The families of the victims have lobbied for years, first for fixing responsibility, then for punishing the guilty. The UN sanctions against Libya were suspended after Tripoli, in 1999, turned over two suspects to a Scottish court. One, a military intelligence official, was convicted and the other, a Libyan airline executive, was acquitted.
"Would I have preferred military action immediately after it happened? Yes," said Kathleen Flynn of Montville, New Jersey, who lost her 21-year-old son, J.P. Flynn. After the vote, she repeated words of vindication that have become a mantra among the families: "We brought the Libyan dictator to his knees." That was a reference to the Libyan leader, Lt. Col. Muammar Qaddafi.
The vote, originally expected three weeks ago, was postponed in the face of a French veto threat. The French ambassador, Jean-Marc de la Sabliere, said this week that Paris was pressing the Libyans to increase their payments to the families of 170 people aboard a French airliner destroyed by a Libyan bomb over Niger.
The French said that a deal was reached on Thursday between the families of those victims and the Qaddafi Foundation, named for the Libyan leader. De la Sabliere explained after the vote that he had abstained to ensure Libyan commitments were "rapidly implemented."
Complying with UN demands, Libya took responsibility last month for the actions of its officials and agreed to pay US$2.7 billion, which will mean up to US$10 million to the families of each Pan Am victim.
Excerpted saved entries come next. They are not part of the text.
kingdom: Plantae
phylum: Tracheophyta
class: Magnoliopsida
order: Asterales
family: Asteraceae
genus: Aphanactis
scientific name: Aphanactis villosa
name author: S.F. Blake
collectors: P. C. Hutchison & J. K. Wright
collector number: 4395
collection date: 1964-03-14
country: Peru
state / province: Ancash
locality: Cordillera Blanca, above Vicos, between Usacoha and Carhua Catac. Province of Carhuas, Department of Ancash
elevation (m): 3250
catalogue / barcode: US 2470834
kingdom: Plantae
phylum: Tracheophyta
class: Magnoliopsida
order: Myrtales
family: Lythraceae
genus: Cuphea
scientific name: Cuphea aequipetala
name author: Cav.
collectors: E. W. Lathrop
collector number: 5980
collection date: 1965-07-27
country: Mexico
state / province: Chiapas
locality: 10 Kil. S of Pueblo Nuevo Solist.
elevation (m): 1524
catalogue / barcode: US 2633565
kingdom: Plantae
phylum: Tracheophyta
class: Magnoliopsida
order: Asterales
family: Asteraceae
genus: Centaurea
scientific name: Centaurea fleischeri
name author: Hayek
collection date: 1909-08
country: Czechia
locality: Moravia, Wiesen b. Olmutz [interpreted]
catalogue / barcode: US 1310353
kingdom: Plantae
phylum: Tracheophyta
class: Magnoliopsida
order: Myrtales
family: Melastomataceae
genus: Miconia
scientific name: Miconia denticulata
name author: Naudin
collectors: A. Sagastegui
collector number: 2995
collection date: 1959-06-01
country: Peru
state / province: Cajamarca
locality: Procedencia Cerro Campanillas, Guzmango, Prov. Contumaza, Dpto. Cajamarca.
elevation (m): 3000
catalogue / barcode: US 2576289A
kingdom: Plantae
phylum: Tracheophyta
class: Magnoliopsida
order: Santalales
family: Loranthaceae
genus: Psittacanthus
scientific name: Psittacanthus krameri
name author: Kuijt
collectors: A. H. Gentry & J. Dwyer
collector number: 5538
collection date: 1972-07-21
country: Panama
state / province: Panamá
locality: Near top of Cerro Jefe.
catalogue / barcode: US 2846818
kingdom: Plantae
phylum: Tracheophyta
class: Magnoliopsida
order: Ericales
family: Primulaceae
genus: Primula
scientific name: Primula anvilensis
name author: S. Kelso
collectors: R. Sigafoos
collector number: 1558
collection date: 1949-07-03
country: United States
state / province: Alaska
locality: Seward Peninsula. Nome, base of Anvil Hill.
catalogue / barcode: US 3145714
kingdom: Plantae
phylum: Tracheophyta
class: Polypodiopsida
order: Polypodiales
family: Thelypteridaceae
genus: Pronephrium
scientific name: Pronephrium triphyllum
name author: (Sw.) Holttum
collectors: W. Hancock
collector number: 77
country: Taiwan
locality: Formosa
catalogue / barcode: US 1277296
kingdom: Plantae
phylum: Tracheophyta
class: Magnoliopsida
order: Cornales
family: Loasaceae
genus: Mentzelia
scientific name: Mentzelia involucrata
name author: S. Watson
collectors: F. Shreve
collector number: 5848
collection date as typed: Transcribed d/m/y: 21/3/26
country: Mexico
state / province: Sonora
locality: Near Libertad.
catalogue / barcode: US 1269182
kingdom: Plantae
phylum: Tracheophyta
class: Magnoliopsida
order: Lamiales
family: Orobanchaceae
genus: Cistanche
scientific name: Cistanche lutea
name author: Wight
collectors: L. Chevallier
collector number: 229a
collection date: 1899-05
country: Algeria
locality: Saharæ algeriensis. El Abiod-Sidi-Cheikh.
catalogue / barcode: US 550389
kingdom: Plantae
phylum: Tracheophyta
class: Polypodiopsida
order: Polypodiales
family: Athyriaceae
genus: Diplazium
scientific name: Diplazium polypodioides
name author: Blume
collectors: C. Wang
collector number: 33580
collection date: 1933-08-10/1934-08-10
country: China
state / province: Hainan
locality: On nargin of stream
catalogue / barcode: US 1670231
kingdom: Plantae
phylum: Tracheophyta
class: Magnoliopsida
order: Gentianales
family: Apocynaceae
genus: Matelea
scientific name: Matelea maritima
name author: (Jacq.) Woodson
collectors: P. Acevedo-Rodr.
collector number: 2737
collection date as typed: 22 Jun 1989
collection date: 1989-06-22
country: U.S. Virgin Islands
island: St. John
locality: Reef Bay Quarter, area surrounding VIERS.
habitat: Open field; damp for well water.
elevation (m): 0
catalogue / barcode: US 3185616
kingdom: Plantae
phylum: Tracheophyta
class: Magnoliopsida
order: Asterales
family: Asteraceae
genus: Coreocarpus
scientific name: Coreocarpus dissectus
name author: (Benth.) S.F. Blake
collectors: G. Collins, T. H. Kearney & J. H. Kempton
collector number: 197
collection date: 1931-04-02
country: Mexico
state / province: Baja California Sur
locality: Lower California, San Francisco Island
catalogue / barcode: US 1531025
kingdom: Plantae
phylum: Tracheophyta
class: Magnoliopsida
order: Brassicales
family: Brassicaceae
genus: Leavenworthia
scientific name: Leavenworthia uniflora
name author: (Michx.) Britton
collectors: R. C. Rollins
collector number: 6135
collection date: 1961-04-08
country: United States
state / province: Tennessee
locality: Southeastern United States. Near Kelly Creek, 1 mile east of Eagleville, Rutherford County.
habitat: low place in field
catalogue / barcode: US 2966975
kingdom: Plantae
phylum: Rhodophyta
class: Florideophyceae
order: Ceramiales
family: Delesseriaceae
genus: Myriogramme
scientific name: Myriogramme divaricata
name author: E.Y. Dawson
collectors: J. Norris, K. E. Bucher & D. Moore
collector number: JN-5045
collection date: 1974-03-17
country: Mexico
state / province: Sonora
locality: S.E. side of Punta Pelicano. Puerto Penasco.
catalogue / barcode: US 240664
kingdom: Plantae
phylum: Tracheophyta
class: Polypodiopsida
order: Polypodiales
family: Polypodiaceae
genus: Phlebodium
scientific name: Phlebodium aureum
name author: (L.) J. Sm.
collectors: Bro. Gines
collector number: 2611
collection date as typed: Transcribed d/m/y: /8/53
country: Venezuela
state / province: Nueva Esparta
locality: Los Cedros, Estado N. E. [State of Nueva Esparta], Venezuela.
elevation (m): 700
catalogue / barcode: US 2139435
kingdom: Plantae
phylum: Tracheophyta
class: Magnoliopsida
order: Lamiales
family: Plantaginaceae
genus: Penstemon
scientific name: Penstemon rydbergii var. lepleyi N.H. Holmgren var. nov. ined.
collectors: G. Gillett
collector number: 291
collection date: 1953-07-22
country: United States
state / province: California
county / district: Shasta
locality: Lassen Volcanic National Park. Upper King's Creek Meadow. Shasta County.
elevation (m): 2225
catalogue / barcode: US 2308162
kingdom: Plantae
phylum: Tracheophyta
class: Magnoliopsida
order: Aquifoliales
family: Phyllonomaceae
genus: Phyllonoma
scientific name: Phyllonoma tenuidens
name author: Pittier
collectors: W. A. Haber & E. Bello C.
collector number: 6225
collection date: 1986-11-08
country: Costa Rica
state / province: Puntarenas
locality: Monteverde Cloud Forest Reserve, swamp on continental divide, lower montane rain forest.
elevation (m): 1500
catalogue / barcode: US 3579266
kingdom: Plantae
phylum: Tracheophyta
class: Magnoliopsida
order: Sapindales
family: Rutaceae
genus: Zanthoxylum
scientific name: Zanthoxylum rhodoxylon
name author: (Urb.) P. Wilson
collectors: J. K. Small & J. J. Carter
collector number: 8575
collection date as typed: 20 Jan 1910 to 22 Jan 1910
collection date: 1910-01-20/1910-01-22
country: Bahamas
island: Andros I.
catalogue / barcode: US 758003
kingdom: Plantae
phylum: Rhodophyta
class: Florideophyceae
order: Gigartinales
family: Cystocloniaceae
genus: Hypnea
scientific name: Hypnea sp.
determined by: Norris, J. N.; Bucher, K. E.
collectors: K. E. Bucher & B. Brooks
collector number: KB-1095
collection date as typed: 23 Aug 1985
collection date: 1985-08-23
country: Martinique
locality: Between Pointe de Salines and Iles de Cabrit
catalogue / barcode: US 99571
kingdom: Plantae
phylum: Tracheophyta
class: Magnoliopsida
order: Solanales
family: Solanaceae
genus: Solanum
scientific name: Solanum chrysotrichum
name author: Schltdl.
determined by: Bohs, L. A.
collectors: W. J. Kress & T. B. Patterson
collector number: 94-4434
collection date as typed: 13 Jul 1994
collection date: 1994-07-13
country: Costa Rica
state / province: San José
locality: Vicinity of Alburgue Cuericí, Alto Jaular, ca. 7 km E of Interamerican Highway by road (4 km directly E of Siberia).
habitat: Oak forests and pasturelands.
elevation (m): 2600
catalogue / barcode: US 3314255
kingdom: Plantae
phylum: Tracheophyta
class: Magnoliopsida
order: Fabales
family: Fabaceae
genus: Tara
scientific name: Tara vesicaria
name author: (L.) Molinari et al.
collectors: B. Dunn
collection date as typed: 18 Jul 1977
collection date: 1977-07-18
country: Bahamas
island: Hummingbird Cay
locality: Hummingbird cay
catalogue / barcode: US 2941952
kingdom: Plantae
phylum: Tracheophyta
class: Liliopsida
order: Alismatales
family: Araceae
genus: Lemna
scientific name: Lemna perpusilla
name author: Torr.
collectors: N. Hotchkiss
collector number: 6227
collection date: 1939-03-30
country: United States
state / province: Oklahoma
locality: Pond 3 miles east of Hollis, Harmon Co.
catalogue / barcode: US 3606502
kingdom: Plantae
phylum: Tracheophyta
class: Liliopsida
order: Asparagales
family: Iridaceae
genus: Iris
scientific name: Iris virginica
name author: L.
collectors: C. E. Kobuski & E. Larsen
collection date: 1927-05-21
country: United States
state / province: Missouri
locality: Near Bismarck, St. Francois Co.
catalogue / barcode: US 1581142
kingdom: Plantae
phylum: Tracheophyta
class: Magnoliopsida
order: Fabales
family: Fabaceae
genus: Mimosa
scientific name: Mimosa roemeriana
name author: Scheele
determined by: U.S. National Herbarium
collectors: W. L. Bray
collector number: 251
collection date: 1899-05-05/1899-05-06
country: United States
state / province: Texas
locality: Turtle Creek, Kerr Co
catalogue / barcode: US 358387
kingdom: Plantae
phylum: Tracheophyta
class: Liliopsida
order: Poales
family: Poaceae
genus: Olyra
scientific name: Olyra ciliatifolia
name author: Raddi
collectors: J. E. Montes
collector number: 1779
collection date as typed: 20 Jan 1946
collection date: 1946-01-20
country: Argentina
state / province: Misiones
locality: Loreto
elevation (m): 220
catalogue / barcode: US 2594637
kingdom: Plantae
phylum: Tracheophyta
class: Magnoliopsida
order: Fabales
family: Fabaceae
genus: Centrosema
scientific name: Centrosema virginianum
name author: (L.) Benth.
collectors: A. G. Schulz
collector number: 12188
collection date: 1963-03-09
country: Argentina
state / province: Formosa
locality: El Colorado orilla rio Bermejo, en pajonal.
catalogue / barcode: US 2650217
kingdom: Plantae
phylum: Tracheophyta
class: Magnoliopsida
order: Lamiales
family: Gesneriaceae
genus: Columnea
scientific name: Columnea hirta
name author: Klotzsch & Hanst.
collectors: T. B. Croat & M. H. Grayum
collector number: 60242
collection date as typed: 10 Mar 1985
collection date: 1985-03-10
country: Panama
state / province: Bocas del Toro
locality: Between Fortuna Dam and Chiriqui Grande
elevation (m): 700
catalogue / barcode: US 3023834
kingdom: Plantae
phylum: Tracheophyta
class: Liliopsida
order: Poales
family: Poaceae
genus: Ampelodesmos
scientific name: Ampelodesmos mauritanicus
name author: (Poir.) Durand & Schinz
James B. Cunningham, the deputy US ambassador, said that Washington would not block the resolution and the resulting financial awards. But he said the US had abstained because of Libya's "poor human rights record," and "its history of involvement in terrorism, and -- most important -- its pursuit of weapons of mass destruction and their means of delivery." Washington's sanctions against Libya, he said, remain "in full force."